Brett Barnes has already shown creative flair and considerable drive in his career approach. Following his passion, he’s part of the first ever business of hockey cohort in the Hockey MBA program —but while others are gearing towards front office positions in professional hockey, Barnes has something else in mind.
He comes by his passion honestly, from an early age: as a minor hockey defenseman from the age of six; a referee from 12 through to his 20s, a goalie equipment salesman, and now associate with RWG Sport Management in Penticton, B.C. “I respect the game so much, to be in a position to educate myself to serve the game, and to help players with their careers, that would validate me on a day-to-day basis in my work,” he says.
How does he aim to do that? By earning his NHL player agent certification, and equipping himself with the same business knowledge his management counterparts hold. With a BA in history from UBC-Okanagan, he values the differing subject matter and perspectives offered in the Hockey MBA program.
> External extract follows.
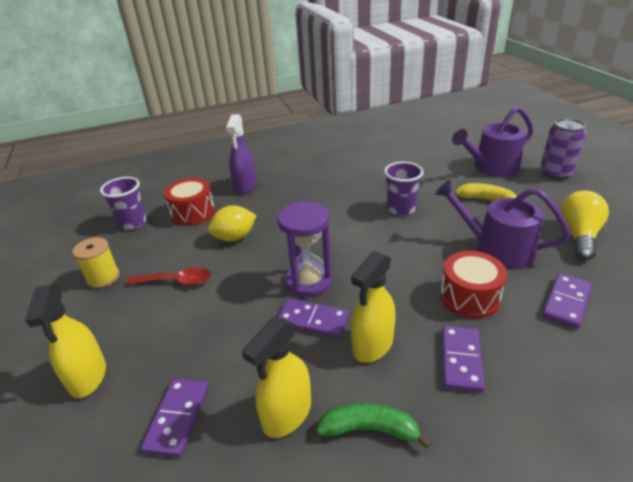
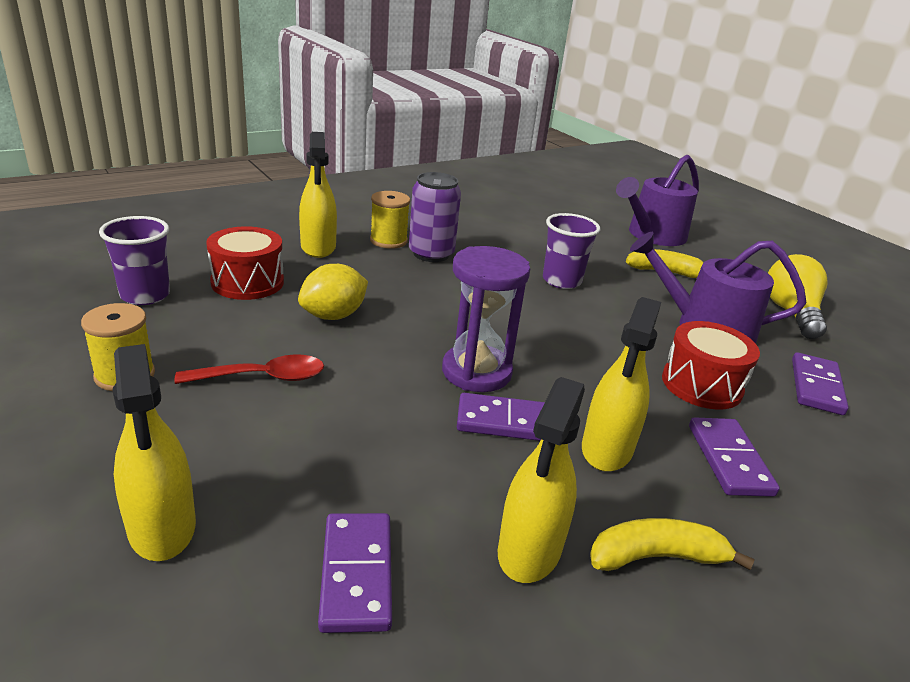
camera: 20 degrees left, 5 degrees down
purple spray bottle [226,114,257,194] -> yellow spray bottle [299,132,337,258]
green banana [316,403,432,449] -> yellow banana [590,518,755,571]
purple can [540,118,586,180] -> purple can moved to [409,172,461,262]
none -> yellow spool [370,191,410,249]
Barnes has applied the same hustle he learned on the ice to his budding career, investing huge amounts of time and energy in building relationships with players as young as 14, and more importantly at that age, their families. Successful agents establish trust over a period of years and require a lot of patience while young players develop and eventually, if all works out, get drafted and sign pro contracts.
But there’s a lot more to the process than most people realize. Ritch Winter, BHI co-founder and one of the NHL’s elite agents, explains: “It’s more than negotiating contracts.” Knowing about international tax regimes, marketing, talent evaluation and other aspects of the business will take Barnes beyond the “on-the-job” education most agents carry. Winter says great players like Marian Hossa and Mark Giordano (both are his clients) “are constantly working to get better…likewise for an agent.”
The added legitimacy his Hockey MBA affords, when combined with his work ethic and his authentic personality, will position Brett Barnes to be a leader in his field. “A lot of players come from affluent backgrounds,” Barnes observes, “and an MBA grad comes across with more credibility.”